The influx of high-net-worth individuals is a boon for New York, but it’s occurring at the same time many lower-income residents are leaving. Last year, more than 65,000 people making $32,000 to $65,000 left the state, equivalent to 2 percent of that group. That was more than any other income bracket, and three times the rate of the wealthiest 1 percent who left. Meanwhile, about 58,000 people who earned $104,000 to $172,000 left in 2022.

“The main priority for policymakers should be retaining the middle- and working-class populations of New York, by making it affordable and livable,” Nathan Gusdorf, the director of the Fiscal Policy Institute, told The New York Times.

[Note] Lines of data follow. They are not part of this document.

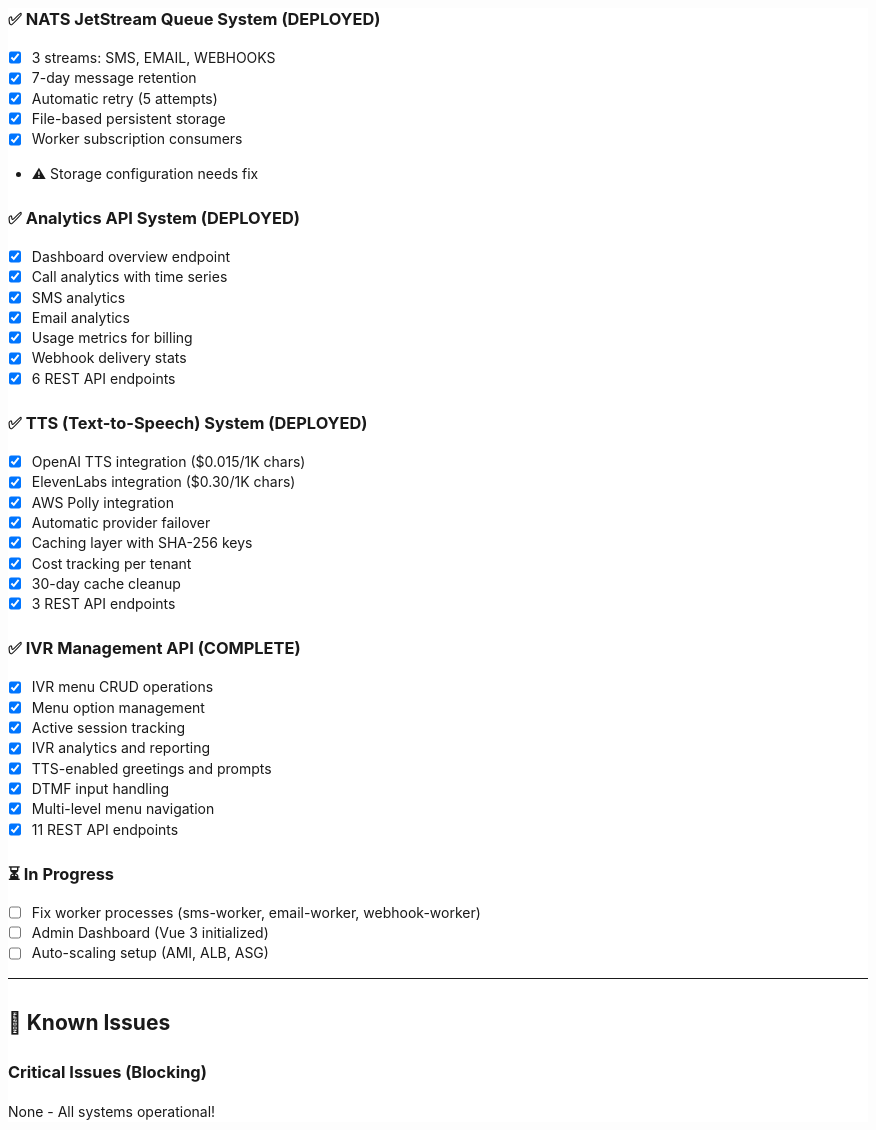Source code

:### ✅ NATS JetStream Queue System (DEPLOYED)
- [x] 3 streams: SMS, EMAIL, WEBHOOKS
- [x] 7-day message retention
- [x] Automatic retry (5 attempts)
- [x] File-based persistent storage
- [x] Worker subscription consumers
- ⚠️ Storage configuration needs fix

### ✅ Analytics API System (DEPLOYED)
- [x] Dashboard overview endpoint
- [x] Call analytics with time series
- [x] SMS analytics
- [x] Email analytics
- [x] Usage metrics for billing
- [x] Webhook delivery stats
- [x] 6 REST API endpoints

### ✅ TTS (Text-to-Speech) System (DEPLOYED)
- [x] OpenAI TTS integration ($0.015/1K chars)
- [x] ElevenLabs integration ($0.30/1K chars)
- [x] AWS Polly integration
- [x] Automatic provider failover
- [x] Caching layer with SHA-256 keys
- [x] Cost tracking per tenant
- [x] 30-day cache cleanup
- [x] 3 REST API endpoints

### ✅ IVR Management API (COMPLETE)
- [x] IVR menu CRUD operations
- [x] Menu option management
- [x] Active session tracking
- [x] IVR analytics and reporting
- [x] TTS-enabled greetings and prompts
- [x] DTMF input handling
- [x] Multi-level menu navigation
- [x] 11 REST API endpoints

### ⏳ In Progress
- [ ] Fix worker processes (sms-worker, email-worker, webhook-worker)
- [ ] Admin Dashboard (Vue 3 initialized)
- [ ] Auto-scaling setup (AMI, ALB, ASG)

---

## 🚨 Known Issues

### Critical Issues (Blocking)
None - All systems operational!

Gusdorf thinks that raising taxes on millionaire New Yorkers would help relieve some of the burdens on lower-income residents. His group found that after tax increases in 2017 and 2021, there was no meaningful jump in the number of wealthy people who left the state. And during the pandemic, more than three-quarters of rich residents moved to other high-tax states, such as Connecticut, New Jersey, and California.

Plus, Andrew Beveridge, the president of a demographic firm that reviewed the data, told the Times that many of the the people leaving are those who help prop up white-collar industries and essential services in New York. “If you want a subway system, an office sector, a restaurant industry, you need these people,” he said.

But those people are increasingly answering the siren call of cheaper cost of living elsewhere.